PAGE EXTRACT:
-*-

Converting TensorFlow tutorial to work with my own data

Question

This is a follow on from my last question Converting from Pandas dataframe to TensorFlow tensor object

I'm now on the next step and need some more help. I'm trying to replace this line of code

batch = mnist.train.next_batch(100)

with a replacement for my own data. I've found this answer on StackOverflow: Where does next_batch in the TensorFlow tutorial batch_xs, batch_ys = mnist.train.next_batch(100) come from? But I don't understand:

1) Why the .next_batch() doesn't work on my tensor. Am I creating it incorrectly

2) How to implement the pseudocode that was given in the answer to the question on .next_batch()

I currently have two tensor objects, one with the parameters I wish to use to train the model (dataVar_tensor) and one with the correct result (depth_tensor). I obviously need to keep their relationship to keep the correct response with the correct parameters.

Please can you take some time to help me understand what's going on and to replace this line of code?

-*-

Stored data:
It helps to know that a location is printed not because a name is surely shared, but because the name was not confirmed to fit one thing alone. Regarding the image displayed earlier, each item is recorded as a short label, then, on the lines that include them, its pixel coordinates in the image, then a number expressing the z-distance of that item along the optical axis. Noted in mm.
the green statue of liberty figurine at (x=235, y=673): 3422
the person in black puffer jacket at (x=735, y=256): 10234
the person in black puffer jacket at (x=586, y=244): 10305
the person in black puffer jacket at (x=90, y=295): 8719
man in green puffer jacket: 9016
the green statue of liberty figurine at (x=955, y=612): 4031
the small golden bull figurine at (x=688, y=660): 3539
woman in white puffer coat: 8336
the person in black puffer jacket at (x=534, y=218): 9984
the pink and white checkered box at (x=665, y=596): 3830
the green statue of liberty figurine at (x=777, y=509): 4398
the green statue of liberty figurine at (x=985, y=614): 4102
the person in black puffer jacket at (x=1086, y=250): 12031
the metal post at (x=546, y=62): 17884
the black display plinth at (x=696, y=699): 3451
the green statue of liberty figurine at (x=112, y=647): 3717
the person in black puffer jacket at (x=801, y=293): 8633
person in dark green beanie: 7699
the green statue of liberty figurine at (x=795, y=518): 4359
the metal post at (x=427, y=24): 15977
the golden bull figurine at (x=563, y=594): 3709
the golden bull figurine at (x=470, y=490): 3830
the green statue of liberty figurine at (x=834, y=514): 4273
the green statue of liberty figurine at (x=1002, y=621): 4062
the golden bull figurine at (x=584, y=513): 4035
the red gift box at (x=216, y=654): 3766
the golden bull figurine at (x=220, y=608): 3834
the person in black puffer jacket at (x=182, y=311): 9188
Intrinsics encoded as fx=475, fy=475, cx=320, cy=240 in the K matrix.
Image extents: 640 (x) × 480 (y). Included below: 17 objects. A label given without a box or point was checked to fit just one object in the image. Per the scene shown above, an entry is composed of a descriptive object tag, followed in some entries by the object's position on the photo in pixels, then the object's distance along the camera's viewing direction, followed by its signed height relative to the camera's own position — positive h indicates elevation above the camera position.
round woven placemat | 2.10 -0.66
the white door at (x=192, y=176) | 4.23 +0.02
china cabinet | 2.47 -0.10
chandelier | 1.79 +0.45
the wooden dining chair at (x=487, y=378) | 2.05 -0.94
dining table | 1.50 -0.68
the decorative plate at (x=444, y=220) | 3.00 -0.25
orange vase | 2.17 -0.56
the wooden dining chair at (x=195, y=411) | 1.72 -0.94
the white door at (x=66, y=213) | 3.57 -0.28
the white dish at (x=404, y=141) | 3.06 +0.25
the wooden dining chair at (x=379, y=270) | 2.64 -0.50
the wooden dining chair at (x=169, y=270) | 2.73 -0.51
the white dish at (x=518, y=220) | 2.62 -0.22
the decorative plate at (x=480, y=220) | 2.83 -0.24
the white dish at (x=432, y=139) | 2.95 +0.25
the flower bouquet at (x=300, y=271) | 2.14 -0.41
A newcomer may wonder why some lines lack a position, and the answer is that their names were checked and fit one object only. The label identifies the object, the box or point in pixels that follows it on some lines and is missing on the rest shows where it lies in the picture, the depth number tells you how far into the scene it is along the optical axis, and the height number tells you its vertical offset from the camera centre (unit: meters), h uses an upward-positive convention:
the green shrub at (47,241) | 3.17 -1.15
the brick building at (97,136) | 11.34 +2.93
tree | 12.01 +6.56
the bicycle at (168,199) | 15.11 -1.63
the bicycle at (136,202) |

-*-

In the TensorFlow question, please give everything from "2) How to implement" down to "line of code?" again, replacing "parameters" with "features". The records aren't needed for this.

SOLUTION BELOW:
2) How to implement the pseudocode that was given in the answer to the question on .next_batch()

I currently have two tensor objects, one with the features I wish to use to train the model (dataVar_tensor) and one with the correct result (depth_tensor). I obviously need to keep their relationship to keep the correct response with the correct features.

Please can you take some time to help me understand what's going on and to replace this line of code?